Task description: Copy, word for word, the lines of the entries below between the one with "<source format=kicad_pcb>" and the one with "(pcbplotparams", inclusive, and leave out everything else.

The input:

= = = = = = =

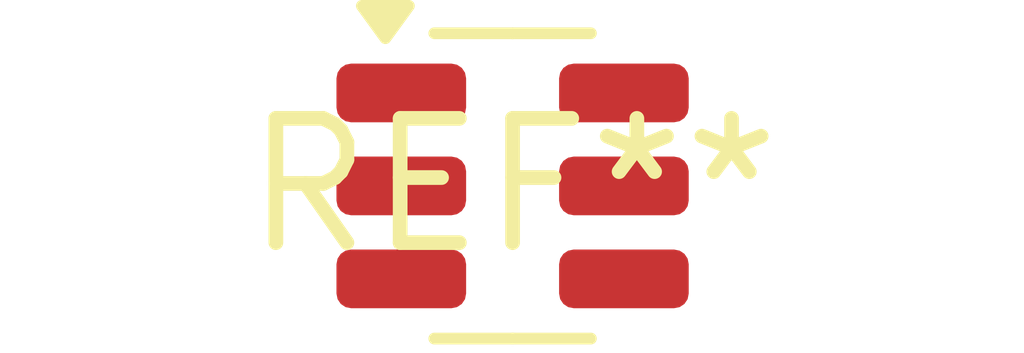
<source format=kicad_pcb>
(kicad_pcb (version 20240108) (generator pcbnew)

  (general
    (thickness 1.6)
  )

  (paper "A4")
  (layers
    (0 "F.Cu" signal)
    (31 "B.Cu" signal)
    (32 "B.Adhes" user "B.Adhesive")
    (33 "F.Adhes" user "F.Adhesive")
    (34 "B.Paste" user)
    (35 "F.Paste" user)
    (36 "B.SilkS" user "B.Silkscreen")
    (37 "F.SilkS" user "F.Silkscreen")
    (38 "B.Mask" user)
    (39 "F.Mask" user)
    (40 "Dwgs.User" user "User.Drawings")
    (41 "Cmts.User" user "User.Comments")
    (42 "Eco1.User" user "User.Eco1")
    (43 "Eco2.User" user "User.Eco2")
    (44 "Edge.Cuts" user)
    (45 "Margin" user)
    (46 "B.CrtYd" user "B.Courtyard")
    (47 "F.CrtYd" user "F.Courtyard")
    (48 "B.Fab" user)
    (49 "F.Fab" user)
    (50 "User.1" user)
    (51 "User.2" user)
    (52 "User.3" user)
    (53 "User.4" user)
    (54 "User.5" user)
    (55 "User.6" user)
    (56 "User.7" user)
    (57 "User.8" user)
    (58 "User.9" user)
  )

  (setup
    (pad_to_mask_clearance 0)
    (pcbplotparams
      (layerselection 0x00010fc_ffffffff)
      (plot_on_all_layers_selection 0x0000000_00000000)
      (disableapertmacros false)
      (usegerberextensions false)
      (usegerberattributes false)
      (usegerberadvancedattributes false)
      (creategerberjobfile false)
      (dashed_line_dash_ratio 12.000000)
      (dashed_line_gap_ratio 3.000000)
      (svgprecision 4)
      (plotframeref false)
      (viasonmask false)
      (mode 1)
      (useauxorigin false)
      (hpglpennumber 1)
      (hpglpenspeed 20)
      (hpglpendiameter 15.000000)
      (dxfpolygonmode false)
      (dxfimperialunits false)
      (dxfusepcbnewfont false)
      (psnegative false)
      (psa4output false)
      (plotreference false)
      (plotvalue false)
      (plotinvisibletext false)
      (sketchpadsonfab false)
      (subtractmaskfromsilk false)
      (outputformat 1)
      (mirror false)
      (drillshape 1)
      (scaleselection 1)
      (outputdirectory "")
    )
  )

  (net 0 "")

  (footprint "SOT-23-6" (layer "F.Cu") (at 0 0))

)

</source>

= = = = = = =

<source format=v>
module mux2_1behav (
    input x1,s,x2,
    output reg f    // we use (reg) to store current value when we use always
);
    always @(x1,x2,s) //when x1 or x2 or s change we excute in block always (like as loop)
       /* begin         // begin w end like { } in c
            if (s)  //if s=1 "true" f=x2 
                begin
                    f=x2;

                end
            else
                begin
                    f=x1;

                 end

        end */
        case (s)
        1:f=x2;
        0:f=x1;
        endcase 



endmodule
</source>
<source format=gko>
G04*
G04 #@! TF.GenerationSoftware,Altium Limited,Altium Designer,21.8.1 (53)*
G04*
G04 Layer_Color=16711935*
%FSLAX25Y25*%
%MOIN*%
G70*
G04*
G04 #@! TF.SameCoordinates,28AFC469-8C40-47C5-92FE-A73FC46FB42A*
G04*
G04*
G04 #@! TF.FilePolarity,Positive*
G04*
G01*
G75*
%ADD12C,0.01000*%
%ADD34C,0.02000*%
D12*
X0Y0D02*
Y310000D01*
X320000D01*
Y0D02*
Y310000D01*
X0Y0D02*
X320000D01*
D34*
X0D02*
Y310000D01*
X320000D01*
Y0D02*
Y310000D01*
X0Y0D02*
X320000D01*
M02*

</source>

= = = = = = =

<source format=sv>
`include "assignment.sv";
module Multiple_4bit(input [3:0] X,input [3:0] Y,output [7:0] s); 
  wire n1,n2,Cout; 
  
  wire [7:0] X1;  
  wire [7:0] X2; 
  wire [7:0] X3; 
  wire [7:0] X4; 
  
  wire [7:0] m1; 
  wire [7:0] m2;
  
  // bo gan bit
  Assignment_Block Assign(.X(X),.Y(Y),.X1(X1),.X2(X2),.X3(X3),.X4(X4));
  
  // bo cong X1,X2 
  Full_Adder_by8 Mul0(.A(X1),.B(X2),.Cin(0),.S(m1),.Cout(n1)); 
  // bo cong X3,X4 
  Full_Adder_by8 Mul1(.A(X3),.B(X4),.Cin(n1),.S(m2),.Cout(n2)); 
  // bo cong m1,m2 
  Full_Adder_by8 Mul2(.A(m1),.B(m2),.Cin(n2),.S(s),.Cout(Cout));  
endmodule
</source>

= = = = = = =

Finished exercise:
<source format=kicad_pcb>
(kicad_pcb (version 20240108) (generator pcbnew)

  (general
    (thickness 1.6)
  )

  (paper "A4")
  (layers
    (0 "F.Cu" signal)
    (31 "B.Cu" signal)
    (32 "B.Adhes" user "B.Adhesive")
    (33 "F.Adhes" user "F.Adhesive")
    (34 "B.Paste" user)
    (35 "F.Paste" user)
    (36 "B.SilkS" user "B.Silkscreen")
    (37 "F.SilkS" user "F.Silkscreen")
    (38 "B.Mask" user)
    (39 "F.Mask" user)
    (40 "Dwgs.User" user "User.Drawings")
    (41 "Cmts.User" user "User.Comments")
    (42 "Eco1.User" user "User.Eco1")
    (43 "Eco2.User" user "User.Eco2")
    (44 "Edge.Cuts" user)
    (45 "Margin" user)
    (46 "B.CrtYd" user "B.Courtyard")
    (47 "F.CrtYd" user "F.Courtyard")
    (48 "B.Fab" user)
    (49 "F.Fab" user)
    (50 "User.1" user)
    (51 "User.2" user)
    (52 "User.3" user)
    (53 "User.4" user)
    (54 "User.5" user)
    (55 "User.6" user)
    (56 "User.7" user)
    (57 "User.8" user)
    (58 "User.9" user)
  )

  (setup
    (pad_to_mask_clearance 0)
    (pcbplotparams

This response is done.